■ **Data**:
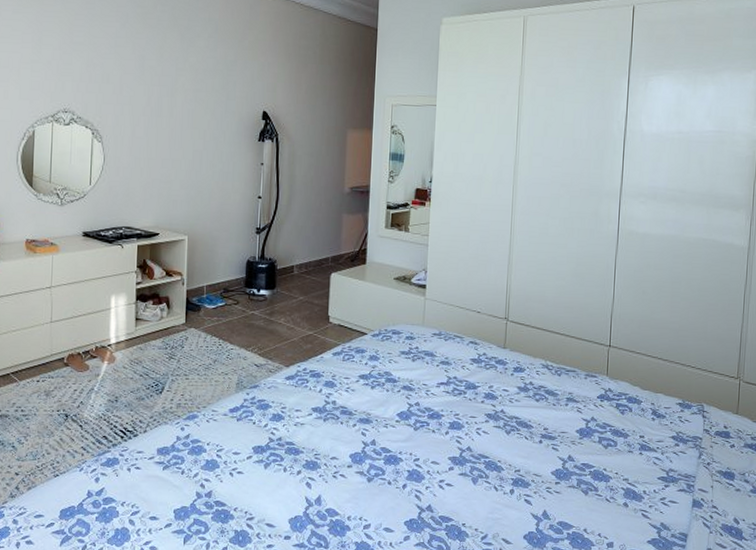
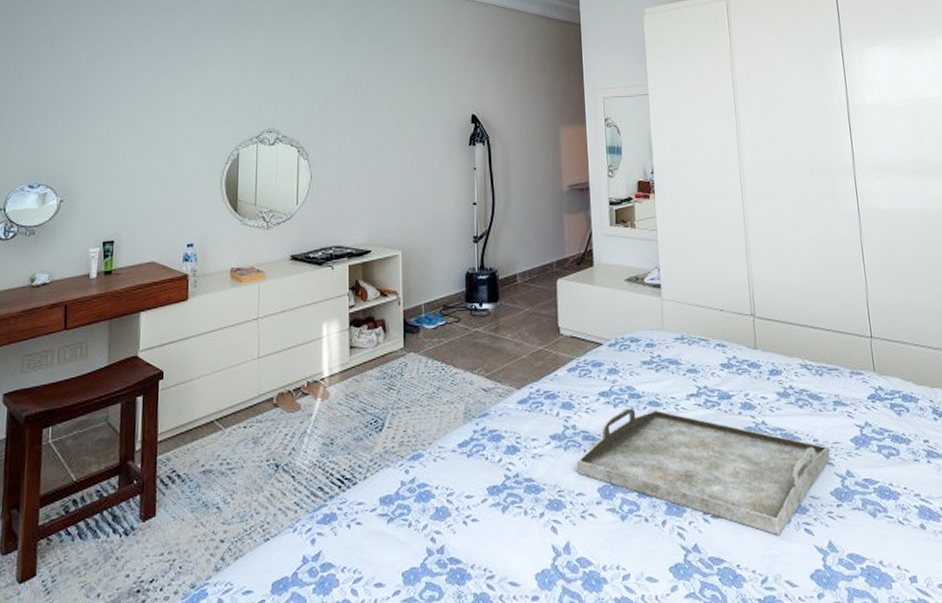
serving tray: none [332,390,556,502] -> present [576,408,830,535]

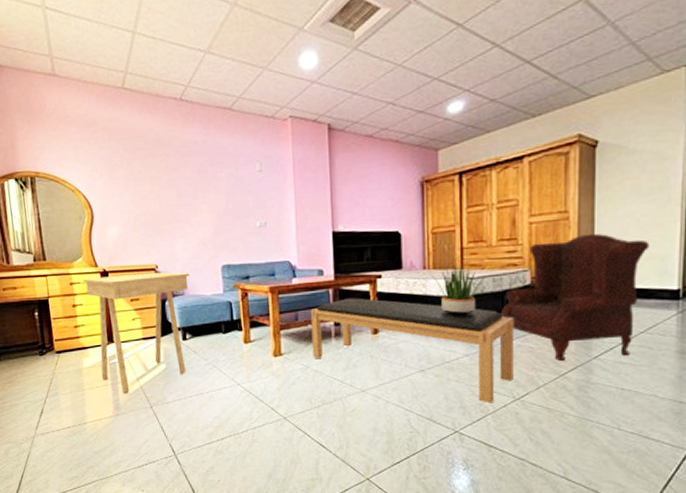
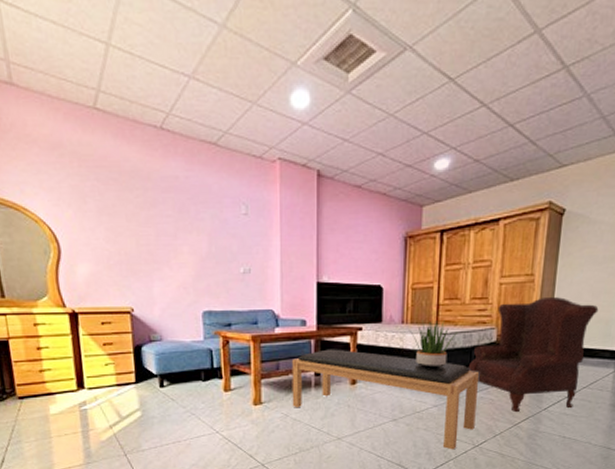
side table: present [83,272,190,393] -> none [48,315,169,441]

* * *

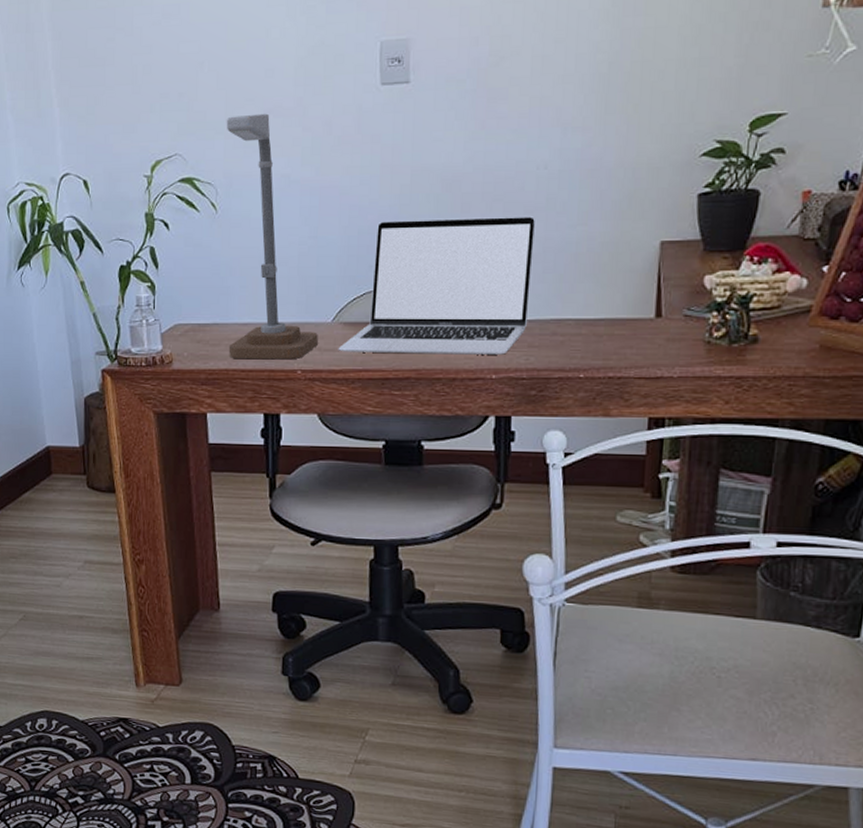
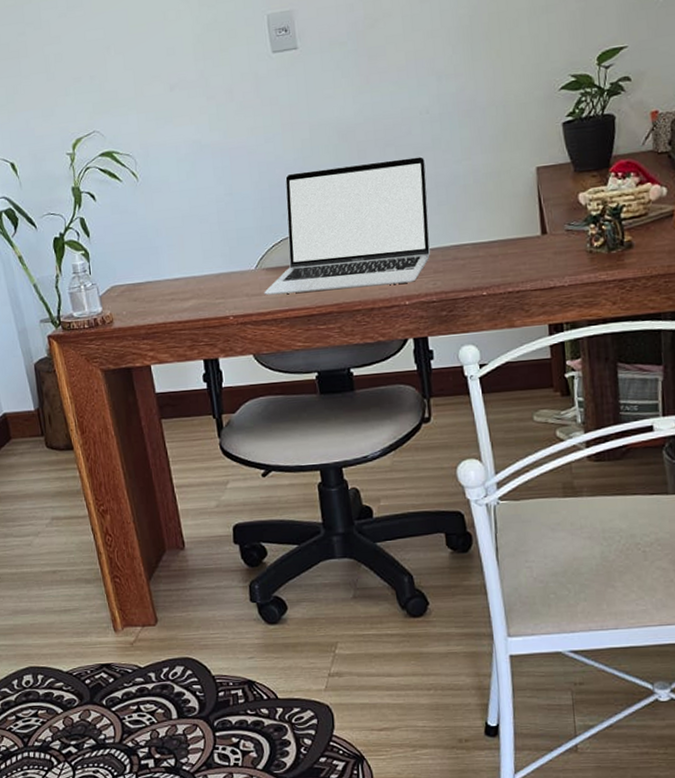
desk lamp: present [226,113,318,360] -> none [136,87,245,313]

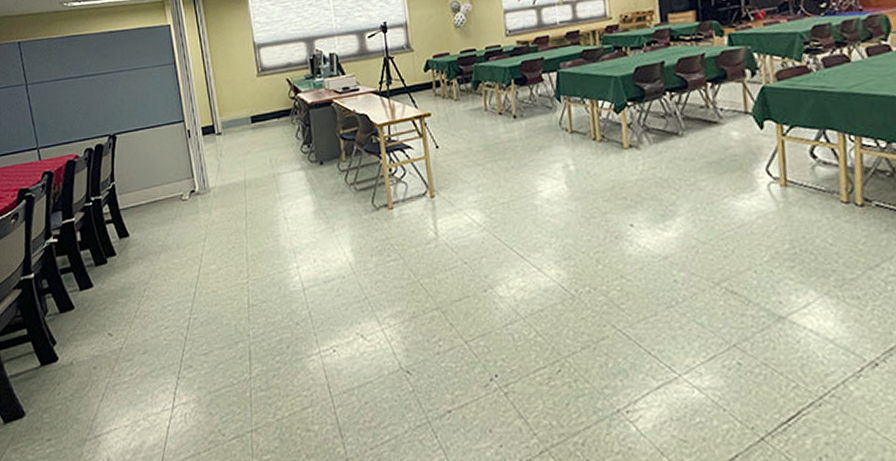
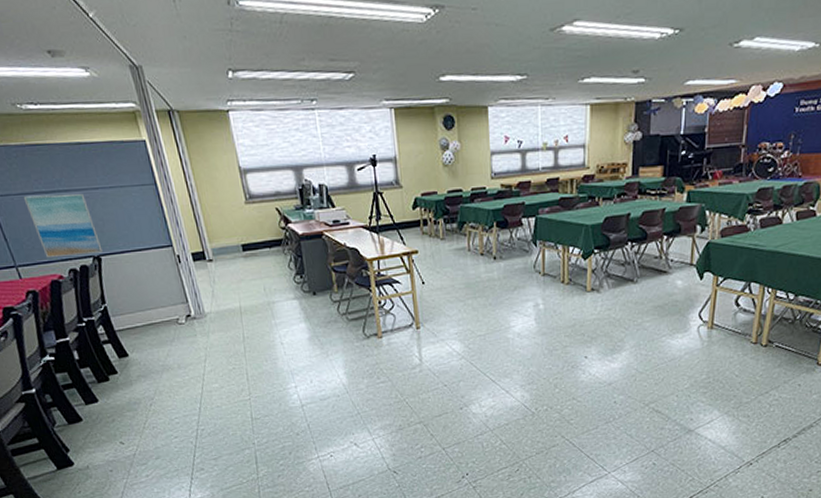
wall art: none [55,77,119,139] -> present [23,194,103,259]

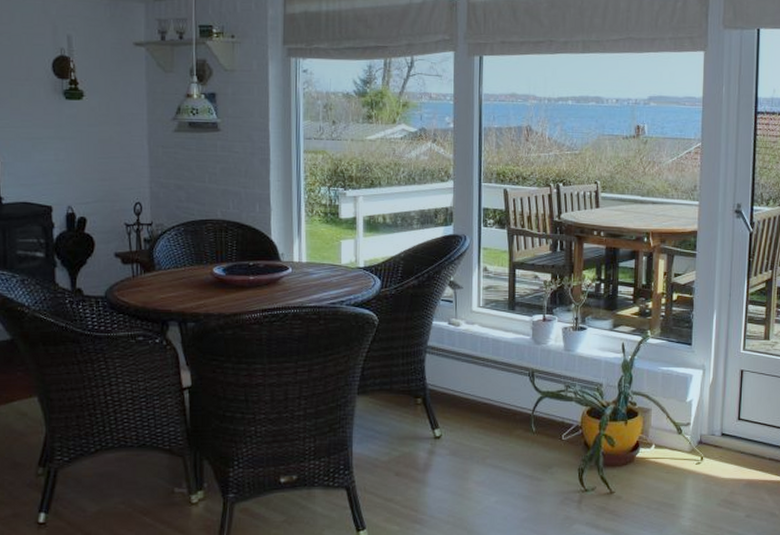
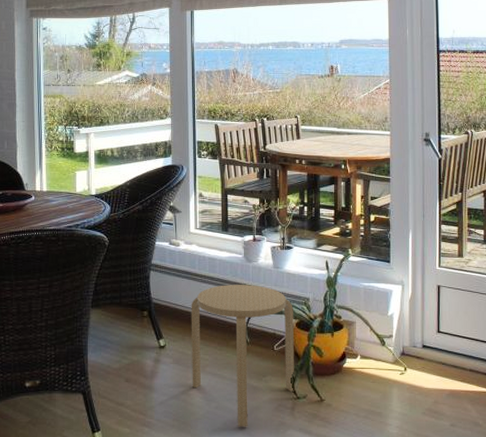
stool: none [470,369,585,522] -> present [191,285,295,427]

■ **Exercise objective**: Although pictures appear among the records above, none are to be output; print exactly the lines from the line containing "wall art: none" through the line containing "stool: none [470,369,585,522]".

■ **Exercise solution**:
wall art: none [55,77,119,139] -> present [23,194,103,259]

stool: none [470,369,585,522] -> present [191,285,295,427]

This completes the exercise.